Cada año que pasaba, el asunto les llevaba más tiempo, pero a pesar de todo, despacio, empezaba a producirse el milagro. Surgía un calor en los omóplatos que se extendía muy lentamente a toda la espalda y a los hombros hasta que conseguía mover los brazos con suavidad, algo que ya le resultaba imposible conseguir normalmente. Anna-Greta sonreía cuando sus caricias se volvían más acompasadas, el contacto más sutil.

Se sentía de nuevo dueño de su propio cuerpo, y cuando Anna-Greta hundió la cabeza en su entrepierna, la respuesta llegó como un cosquilleo y el muerto resucitó. Ya entonces Simon flotaba en ese placer que es ausencia de dolor y podría haberse quedado ahí y conformarse con sentirse relajado, ligero y cercano. Pero cuando Anna-Greta se puso encima de él y lo introdujo dentro de ella, se despertó otro deseo adormecido. Los preparativos habían terminado y el cuerpo estaba dispuesto. Ahora podía dar rienda suelta al
deseo
.

Cuando por fin llegaron a aquel punto, el deseo era uno y el mismo. Una bola ardiente en el pecho que extendía sus llamaradas hasta la cabeza. Él le agarró a ella de las caderas y los dos siguieron el movimiento del otro, o chocaban, alternativamente, y solo existían él y ella en el mundo.

Simon, una vez en situación, podía aguantar mucho.

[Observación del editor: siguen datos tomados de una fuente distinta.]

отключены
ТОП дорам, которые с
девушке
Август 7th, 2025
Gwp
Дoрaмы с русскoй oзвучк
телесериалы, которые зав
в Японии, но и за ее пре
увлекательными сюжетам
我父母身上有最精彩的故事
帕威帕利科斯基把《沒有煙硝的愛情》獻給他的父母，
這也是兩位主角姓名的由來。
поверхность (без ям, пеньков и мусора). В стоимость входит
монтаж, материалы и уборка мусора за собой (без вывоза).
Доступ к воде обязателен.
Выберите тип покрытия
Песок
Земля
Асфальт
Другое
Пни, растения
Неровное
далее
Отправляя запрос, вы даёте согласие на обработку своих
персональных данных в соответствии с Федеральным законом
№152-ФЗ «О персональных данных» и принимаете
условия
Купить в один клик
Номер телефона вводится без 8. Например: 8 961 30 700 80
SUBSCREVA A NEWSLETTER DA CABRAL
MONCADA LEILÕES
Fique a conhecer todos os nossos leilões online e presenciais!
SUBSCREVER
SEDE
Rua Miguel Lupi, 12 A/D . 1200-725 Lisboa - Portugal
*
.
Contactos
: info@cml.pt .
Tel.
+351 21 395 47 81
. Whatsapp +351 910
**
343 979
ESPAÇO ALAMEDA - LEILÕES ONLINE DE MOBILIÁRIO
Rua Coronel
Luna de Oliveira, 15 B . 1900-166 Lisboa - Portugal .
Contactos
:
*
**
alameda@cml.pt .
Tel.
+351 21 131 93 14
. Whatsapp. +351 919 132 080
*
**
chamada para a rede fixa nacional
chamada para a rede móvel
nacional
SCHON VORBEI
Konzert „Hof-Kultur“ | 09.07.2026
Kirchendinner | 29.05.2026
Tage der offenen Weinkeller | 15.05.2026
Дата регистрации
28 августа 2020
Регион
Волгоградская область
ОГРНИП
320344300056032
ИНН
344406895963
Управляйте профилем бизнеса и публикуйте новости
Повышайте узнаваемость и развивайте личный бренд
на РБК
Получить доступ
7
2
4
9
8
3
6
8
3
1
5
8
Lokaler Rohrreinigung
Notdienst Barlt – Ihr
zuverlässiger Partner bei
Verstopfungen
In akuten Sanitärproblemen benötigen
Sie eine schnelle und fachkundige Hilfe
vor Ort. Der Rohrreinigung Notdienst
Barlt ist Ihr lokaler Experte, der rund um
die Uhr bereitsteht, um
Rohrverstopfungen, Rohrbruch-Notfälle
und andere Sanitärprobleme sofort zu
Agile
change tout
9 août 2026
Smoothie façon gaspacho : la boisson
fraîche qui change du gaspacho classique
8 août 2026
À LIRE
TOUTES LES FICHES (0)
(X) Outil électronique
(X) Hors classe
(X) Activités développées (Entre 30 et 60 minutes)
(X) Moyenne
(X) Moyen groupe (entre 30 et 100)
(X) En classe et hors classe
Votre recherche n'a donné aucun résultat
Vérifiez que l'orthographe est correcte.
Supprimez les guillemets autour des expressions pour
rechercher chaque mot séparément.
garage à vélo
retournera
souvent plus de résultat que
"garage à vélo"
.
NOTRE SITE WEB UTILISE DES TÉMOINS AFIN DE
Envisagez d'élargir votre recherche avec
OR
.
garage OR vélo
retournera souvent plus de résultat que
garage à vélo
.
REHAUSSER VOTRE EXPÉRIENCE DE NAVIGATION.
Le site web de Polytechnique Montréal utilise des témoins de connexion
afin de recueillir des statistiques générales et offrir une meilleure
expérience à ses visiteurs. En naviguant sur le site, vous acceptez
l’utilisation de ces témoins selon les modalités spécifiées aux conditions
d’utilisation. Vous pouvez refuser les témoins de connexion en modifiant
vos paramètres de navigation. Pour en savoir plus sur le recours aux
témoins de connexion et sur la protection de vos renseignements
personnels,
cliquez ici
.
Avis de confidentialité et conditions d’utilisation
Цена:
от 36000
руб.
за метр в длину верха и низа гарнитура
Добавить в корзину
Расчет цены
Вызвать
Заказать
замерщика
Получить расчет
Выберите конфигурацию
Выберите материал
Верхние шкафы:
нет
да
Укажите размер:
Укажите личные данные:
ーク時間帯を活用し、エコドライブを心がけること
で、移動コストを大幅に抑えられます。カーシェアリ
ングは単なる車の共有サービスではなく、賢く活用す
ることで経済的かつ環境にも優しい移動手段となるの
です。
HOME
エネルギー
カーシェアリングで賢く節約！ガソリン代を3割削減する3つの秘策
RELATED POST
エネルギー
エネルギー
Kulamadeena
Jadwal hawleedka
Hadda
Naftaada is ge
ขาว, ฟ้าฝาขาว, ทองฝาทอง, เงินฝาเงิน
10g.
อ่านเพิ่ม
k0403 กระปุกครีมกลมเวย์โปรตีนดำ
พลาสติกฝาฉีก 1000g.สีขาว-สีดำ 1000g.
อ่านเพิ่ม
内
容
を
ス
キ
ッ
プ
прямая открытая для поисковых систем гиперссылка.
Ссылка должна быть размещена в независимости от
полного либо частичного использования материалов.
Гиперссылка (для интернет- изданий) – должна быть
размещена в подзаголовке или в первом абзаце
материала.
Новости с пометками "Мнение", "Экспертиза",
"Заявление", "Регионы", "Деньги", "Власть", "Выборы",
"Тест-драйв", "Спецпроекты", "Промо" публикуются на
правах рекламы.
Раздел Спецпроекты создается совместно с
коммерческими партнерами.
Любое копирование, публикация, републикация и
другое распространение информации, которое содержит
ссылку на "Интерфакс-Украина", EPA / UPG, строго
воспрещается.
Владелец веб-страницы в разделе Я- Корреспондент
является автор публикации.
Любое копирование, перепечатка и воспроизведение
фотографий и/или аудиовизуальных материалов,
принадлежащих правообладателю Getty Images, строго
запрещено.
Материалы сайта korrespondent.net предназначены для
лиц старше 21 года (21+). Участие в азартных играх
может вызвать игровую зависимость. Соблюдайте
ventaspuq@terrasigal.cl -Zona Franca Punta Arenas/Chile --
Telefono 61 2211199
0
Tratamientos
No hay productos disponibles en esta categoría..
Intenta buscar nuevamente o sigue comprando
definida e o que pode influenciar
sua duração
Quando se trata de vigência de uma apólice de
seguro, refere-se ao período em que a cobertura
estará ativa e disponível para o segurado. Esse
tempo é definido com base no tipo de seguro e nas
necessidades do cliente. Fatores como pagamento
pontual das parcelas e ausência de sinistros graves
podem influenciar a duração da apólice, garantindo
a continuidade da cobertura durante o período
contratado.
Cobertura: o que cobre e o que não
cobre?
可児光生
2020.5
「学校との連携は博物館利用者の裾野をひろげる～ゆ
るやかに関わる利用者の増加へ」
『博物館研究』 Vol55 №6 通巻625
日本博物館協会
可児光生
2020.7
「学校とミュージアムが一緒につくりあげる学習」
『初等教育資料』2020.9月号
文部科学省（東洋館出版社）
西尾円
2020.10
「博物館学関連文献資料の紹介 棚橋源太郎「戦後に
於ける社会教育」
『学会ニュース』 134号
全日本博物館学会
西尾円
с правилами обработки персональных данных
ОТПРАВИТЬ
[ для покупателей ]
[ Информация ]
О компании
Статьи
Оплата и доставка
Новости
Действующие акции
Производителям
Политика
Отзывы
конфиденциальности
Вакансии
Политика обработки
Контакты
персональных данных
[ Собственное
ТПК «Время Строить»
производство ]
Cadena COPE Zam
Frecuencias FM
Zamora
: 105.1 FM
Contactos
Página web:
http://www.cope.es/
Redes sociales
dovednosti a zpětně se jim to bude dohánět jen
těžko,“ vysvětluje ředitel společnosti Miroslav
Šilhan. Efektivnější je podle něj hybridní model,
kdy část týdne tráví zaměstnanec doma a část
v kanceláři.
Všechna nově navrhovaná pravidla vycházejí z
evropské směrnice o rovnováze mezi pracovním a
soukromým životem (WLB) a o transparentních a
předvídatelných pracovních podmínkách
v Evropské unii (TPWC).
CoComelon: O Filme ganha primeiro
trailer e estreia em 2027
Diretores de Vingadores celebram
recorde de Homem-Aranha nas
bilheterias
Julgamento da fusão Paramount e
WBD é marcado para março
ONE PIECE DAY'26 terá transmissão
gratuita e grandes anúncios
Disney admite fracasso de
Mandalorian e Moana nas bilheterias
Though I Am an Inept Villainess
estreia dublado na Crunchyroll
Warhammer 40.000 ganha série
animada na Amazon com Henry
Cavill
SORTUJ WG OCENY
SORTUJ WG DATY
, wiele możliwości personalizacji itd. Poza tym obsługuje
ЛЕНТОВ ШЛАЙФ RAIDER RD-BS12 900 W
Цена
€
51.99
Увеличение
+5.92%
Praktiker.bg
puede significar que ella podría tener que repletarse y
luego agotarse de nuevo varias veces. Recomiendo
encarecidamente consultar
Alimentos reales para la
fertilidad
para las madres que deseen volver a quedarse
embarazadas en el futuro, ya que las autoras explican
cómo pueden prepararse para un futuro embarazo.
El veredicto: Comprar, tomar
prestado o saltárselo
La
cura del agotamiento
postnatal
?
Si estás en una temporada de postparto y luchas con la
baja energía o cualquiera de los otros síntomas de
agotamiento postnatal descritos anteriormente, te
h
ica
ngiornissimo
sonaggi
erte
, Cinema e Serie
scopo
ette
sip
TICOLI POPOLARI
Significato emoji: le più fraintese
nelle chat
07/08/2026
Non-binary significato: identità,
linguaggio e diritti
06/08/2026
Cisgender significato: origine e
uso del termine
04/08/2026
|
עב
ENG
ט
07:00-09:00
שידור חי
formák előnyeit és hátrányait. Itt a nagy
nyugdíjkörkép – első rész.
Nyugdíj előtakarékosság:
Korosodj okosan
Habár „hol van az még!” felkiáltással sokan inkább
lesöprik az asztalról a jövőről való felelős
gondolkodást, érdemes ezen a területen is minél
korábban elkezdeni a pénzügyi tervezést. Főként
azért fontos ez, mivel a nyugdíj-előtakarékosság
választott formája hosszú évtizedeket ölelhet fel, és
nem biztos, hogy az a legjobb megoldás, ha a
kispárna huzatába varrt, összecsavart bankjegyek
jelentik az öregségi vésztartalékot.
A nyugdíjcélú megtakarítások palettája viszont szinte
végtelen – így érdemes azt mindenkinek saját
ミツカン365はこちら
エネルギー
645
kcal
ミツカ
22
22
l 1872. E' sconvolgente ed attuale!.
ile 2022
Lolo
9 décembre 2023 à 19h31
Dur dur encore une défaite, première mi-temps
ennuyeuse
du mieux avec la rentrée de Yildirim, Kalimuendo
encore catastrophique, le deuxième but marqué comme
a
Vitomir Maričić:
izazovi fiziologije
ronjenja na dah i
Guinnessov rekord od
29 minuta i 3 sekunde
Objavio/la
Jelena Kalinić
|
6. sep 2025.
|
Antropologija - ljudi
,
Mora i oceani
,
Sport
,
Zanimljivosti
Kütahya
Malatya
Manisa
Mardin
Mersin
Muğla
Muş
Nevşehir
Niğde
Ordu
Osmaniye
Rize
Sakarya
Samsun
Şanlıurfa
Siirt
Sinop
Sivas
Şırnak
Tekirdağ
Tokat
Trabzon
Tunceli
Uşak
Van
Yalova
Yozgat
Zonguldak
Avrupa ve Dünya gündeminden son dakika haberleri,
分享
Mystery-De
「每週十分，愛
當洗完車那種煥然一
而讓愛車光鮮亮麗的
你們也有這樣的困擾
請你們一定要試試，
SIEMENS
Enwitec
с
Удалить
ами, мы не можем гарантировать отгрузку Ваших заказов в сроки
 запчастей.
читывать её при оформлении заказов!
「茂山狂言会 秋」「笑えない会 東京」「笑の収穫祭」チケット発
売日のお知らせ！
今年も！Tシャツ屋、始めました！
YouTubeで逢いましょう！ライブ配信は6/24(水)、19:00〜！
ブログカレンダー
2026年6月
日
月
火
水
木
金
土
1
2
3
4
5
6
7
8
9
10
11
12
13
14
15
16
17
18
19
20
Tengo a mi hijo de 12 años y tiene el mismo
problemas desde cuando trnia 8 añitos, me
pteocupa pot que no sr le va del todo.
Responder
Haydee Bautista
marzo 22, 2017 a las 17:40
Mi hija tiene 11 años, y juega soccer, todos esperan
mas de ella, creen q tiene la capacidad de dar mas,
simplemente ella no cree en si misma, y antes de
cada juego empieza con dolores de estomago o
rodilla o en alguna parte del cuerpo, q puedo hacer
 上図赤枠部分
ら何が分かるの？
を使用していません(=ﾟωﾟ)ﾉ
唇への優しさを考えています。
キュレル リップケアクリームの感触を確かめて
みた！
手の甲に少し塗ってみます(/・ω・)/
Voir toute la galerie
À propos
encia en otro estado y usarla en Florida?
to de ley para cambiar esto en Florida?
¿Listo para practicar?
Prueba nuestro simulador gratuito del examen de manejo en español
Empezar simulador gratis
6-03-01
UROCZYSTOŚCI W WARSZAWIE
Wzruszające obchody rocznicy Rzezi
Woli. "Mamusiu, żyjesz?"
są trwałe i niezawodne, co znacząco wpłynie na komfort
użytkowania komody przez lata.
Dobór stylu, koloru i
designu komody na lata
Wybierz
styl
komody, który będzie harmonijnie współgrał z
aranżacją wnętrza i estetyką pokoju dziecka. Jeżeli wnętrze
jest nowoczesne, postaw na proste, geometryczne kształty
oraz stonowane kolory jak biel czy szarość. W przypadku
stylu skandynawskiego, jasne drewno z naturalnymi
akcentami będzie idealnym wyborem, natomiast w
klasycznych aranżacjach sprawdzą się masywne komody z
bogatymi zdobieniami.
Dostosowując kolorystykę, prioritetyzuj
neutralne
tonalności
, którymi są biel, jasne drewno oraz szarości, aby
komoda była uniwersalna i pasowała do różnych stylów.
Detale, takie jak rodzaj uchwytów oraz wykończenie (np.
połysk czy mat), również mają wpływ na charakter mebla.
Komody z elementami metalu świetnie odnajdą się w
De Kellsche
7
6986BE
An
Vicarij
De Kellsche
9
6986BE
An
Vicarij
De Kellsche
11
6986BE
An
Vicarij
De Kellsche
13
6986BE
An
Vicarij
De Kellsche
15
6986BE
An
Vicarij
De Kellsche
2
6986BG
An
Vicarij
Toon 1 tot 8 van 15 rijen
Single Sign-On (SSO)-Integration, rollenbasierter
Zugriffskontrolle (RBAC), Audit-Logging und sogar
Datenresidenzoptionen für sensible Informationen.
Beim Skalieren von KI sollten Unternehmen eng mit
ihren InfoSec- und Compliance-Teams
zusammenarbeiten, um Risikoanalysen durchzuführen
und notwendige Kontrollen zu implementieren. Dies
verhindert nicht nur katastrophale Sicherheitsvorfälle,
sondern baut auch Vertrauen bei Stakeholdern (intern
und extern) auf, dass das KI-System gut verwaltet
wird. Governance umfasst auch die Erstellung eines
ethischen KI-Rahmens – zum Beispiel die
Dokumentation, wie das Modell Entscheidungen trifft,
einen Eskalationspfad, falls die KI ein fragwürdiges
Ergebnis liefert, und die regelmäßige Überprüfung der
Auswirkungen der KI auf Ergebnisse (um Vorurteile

De modo que permanecieron así un buen rato. Tontos serían si no. Sus cuerpos cargados de años nunca eran tan ligeros como entonces y el tiempo y las penas nunca tenían tan poca importancia. Se columpiaban fuera del tiempo y se les caían los años, sí, Simon, a veces, incluso podía utilizar sus dedos petrificados, y no perdía la ocasión de usarlos.

Desde que Simon se rompió una costilla dos años antes al ir a darse la vuelta, ya no se atrevían a cambiar de postura. Así que se quedaban donde estaban, moviéndose de aquella manera y susurrando palabras de amor hasta que todo saltaba por los aires, explotaba y se unía.

Anna-Greta dormía. Simon, tumbado junto a ella, la miraba. Tenía los labios hundidos porque se había quitado la dentadura postiza después de hacer el amor. Simon, ni con el mayor de los esfuerzos, podía pensar que aquella boca sin dientes era bonita, así que dejó de mirársela.

Tenía los párpados finos, casi transparentes a la luz de la vela medio consumida, y debajo de la piel él podía ver el movimiento de los globos oculares. Tal vez estaba soñando. Las profundas arrugas entre la nariz y la boca se movieron un poco, como si ella en sueños estuviera sintiendo un olor que no le gustaba.

¿Quién eres?

Afuera el viento soplaba con fuerza y la luz de la vela temblaba. Una sombra cruzó el rostro de Anna-Greta y su expresión cambió durante medio segundo, se convirtió en algo que él nunca había visto antes. Después volvió a ser ella.